Bright Health said it will take the proceeds of the sale to pay off its debts and obligations to benk lenders, with the remaining funds going towards liabilities in its discontinued Affordable Care Act insurance business.

"We are excited to enter into this agreement with Molina as it will allow Brand New Day and Central Health Plan to continue delivering localized, personal care to California consumers and will position Bright Health's Consumer Care Delivery business for long-term success," Mike Mikan, president and CEO of Bright Health, said in a statement. "The sale allows us to focus on driving differentiation and sustainable growth through our Consumer Care Delivery business."

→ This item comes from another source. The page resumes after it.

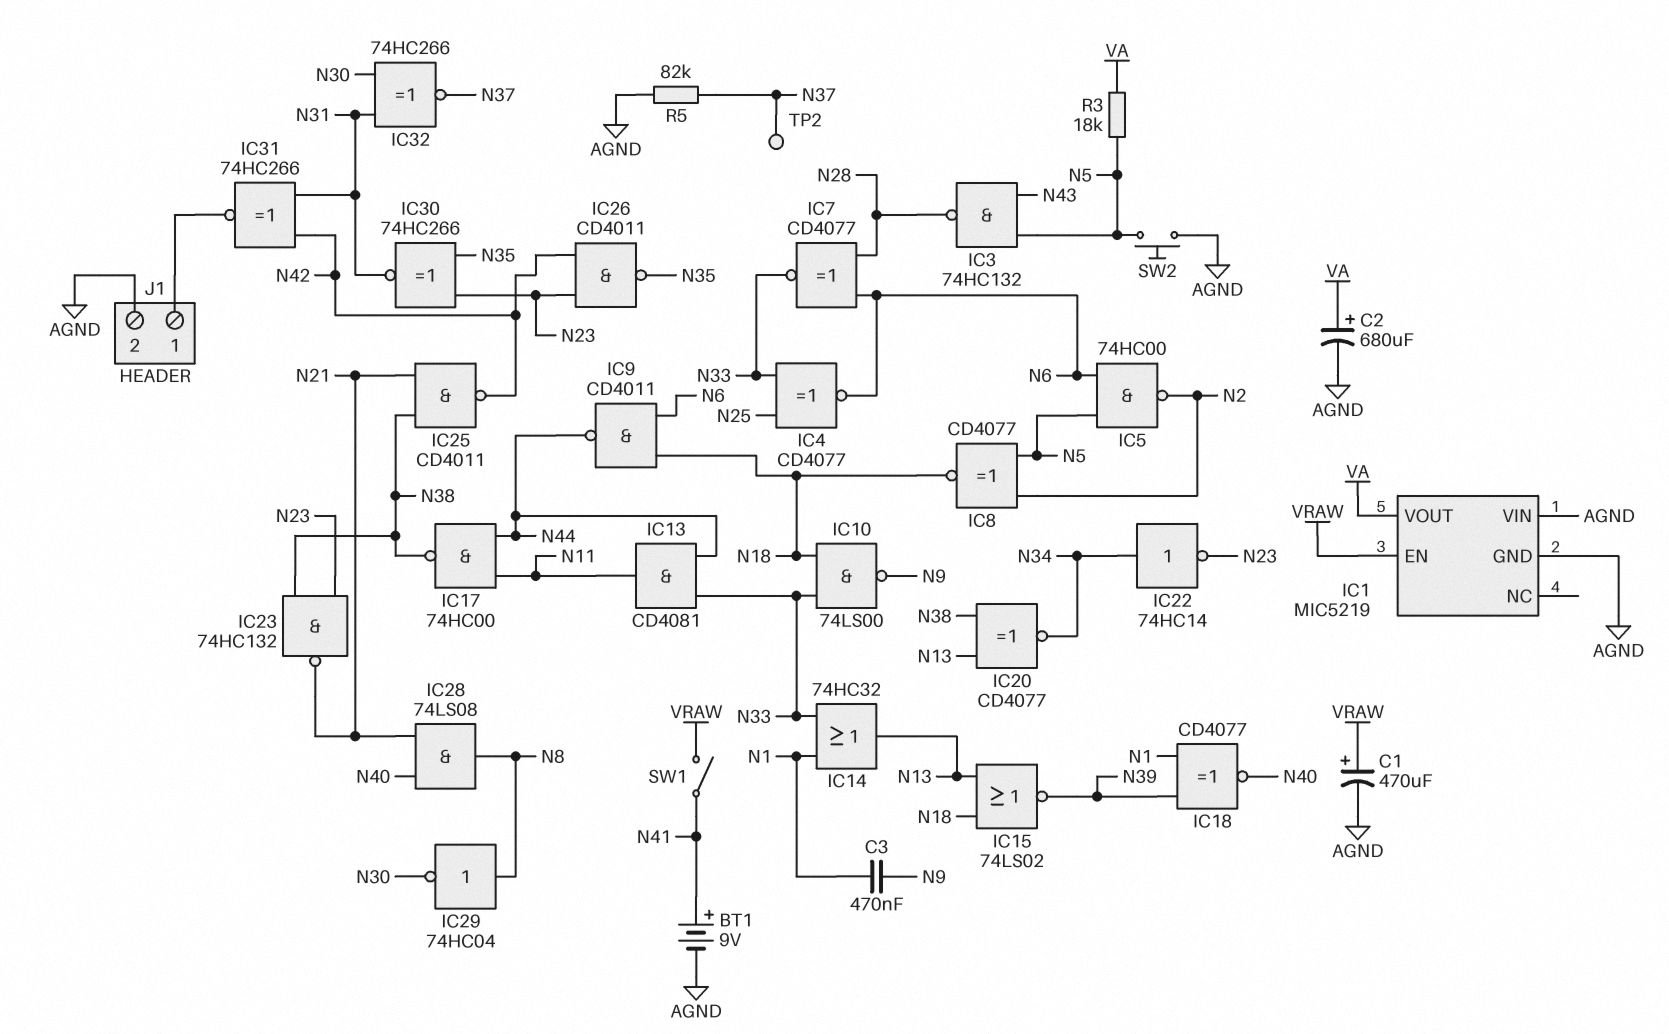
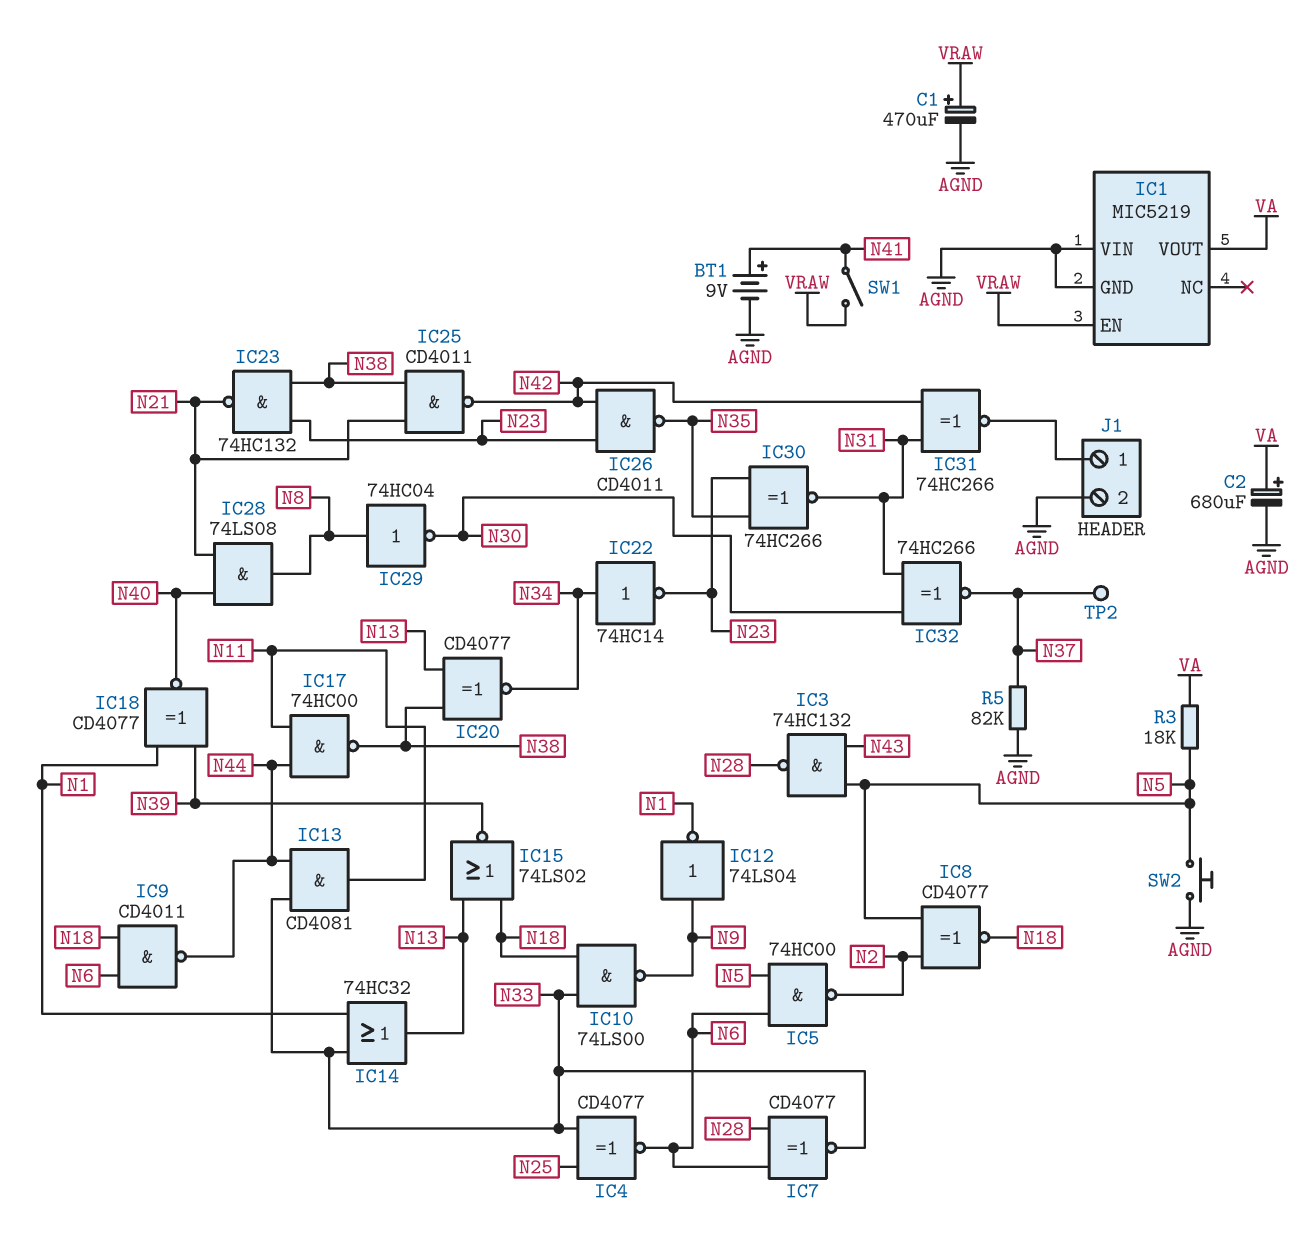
C3: 470nF (N1, N9) -> none
IC12: none -> NOT 74LS04 (in N9, out N1)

For Molina, the deal gains them Bright Health's Medicare membership of approximately 125,000 enrollees in 23 counties in California, with 60% overlap with Molina's Medicaid footprint.

As part of the purchase, Bright Health will also enter into an agreement with Molina to serve Medicaid and ACA Marketplace members in Florida and Texas in 2024.

Joe Zubretsky, president and CEO of Molina, said in a statement: "These additions fit perfectly with our strategy of serving high-acuity, low-income members and represent a textbook execution of our growth playbook. We acquire viable assets at attractive valuations, then deploy our proven team of operators to deliver improved financial results. We are pleased to continue our meaningful growth in California as the latest realization of our national growth strategy."

Jay Asser is the CEO editor for HealthLeaders.